José Loayza

Personal information
- Full name: José "Pepe" Loayza Pedraza
- Date of birth: September 9, 1976 (age 48)
- Place of birth: Santa Cruz de la Sierra, Bolivia
- Height: 1.81 m (5 ft 11+1⁄2 in)
- Position(s): Defender

Senior career*
- Years: Team / Apps / (Gls)
- 1997–1999: Wilstermann / 140 / (4)
- 2000: → Blooming (loan) / 30 / (4)
- 2001–2002: Wilstermann / 61 / (5)
- 2003–2004: Blooming / 57 / (3)
- 2005: Real Potosí / 19 / (0)
- 2006: La Paz / 23 / (0)
- 2007: Oriente Petrolero / 18 / (3)
- 2008: Real Mamoré / 21 / (0)
- 2009: Nacional Potosi / 27 / (2)
- 2010: Universitario de Sucre / 7 / (0)

International career
- 1999–2003: Bolivia / 5 / (0)

= José Loayza =

Bolivian footballer (born 1976)

WORK ORDER A:
Name every club team that appears in the senior career section of the José Loayza profile, giving each team once.
WORK ORDER B:
For each statement, say whether the José Loayza profile supports it, and quote the words that decide it: (i) He played as a defender. (ii) He scored at least one goal for the Bolivia national team. (iii) He was born in La Paz.
WORK ORDER C:
Extend the José Loayza profile, picking up right after its final line, "Bolivian footballer (born 1976)".
The entries that follow are not needed for any of the work on this page.

(Stored items from a collection)
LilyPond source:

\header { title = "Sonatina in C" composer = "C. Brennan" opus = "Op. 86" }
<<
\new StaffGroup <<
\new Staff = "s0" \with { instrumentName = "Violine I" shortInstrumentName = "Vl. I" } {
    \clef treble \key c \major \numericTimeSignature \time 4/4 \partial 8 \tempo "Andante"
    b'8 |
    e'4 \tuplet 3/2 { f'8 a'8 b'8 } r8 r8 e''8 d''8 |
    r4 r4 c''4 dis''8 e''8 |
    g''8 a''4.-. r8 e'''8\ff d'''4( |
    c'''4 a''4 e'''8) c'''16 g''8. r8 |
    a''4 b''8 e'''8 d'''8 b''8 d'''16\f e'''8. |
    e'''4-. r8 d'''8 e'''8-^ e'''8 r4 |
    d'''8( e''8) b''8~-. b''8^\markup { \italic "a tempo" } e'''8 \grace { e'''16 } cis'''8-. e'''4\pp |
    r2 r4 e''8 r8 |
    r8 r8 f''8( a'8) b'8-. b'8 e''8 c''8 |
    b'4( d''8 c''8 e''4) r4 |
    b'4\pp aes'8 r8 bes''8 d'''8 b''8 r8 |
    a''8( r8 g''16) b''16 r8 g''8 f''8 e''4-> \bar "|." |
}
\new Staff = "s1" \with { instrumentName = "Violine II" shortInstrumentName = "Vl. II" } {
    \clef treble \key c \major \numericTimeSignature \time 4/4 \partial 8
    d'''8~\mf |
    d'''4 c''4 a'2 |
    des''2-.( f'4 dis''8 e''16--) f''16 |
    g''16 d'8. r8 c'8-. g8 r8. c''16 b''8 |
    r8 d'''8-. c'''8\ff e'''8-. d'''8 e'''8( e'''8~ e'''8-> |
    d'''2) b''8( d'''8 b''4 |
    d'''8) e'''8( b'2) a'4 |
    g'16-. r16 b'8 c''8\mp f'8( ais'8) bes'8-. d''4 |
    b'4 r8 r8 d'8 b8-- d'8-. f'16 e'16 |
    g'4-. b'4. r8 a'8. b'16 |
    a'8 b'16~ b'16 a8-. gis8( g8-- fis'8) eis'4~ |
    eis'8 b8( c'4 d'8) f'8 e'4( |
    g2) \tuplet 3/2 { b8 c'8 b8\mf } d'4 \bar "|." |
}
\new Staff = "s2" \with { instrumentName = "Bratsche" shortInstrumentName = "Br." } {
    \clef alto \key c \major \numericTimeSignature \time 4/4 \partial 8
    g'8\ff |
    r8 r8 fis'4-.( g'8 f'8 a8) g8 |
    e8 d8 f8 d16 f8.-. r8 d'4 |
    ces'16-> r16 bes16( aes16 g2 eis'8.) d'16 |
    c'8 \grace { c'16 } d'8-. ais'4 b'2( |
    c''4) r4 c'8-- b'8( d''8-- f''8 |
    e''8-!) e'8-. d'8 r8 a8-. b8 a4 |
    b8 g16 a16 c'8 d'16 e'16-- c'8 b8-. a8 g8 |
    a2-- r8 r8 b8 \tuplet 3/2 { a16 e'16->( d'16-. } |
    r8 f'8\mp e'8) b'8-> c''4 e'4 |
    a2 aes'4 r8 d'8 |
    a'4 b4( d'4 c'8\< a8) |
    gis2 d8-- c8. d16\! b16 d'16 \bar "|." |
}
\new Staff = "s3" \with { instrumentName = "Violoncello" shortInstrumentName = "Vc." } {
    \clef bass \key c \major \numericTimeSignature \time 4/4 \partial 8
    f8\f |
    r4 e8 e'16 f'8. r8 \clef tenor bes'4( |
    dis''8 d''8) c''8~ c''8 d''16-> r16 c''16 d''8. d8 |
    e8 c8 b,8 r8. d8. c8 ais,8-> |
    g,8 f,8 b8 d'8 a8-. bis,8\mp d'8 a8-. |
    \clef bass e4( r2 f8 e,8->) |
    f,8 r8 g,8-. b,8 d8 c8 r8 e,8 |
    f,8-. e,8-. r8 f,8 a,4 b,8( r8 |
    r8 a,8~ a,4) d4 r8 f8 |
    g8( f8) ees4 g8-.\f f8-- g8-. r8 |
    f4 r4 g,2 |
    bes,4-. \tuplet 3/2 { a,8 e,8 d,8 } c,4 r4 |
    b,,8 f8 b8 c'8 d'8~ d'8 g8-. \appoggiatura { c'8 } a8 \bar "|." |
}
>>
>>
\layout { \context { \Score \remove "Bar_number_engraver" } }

ANSWER SECTION A:
Wilstermann, Blooming, Real Potosí, La Paz, Oriente Petrolero, Real Mamoré, Nacional Potosi, Universitario de Sucre

ANSWER SECTION B:
(i) Yes: "Position(s): Defender"
(ii) No: "1999–2003: Bolivia / 5 / (0)"
(iii) No: "Place of birth: Santa Cruz de la Sierra, Bolivia"

ANSWER SECTION C:
José Loayza Pedraza (born September 9, 1976, in Santa Cruz de la Sierra) is a Bolivian retired football defender.

==Club career==
Loayza has spent his entire career in the Liga de Fútbol Profesional Boliviano. His former teams include Jorge Wilstermann, Blooming, Real Potosí, La Paz F.C., Oriente Petrolero, Real Mamoré, Nacional Potosi and finishing his career with Universitario de Sucre.

==National team==
Between 1999 and 2003, Loayza made 5 appearances for the Bolivia national team.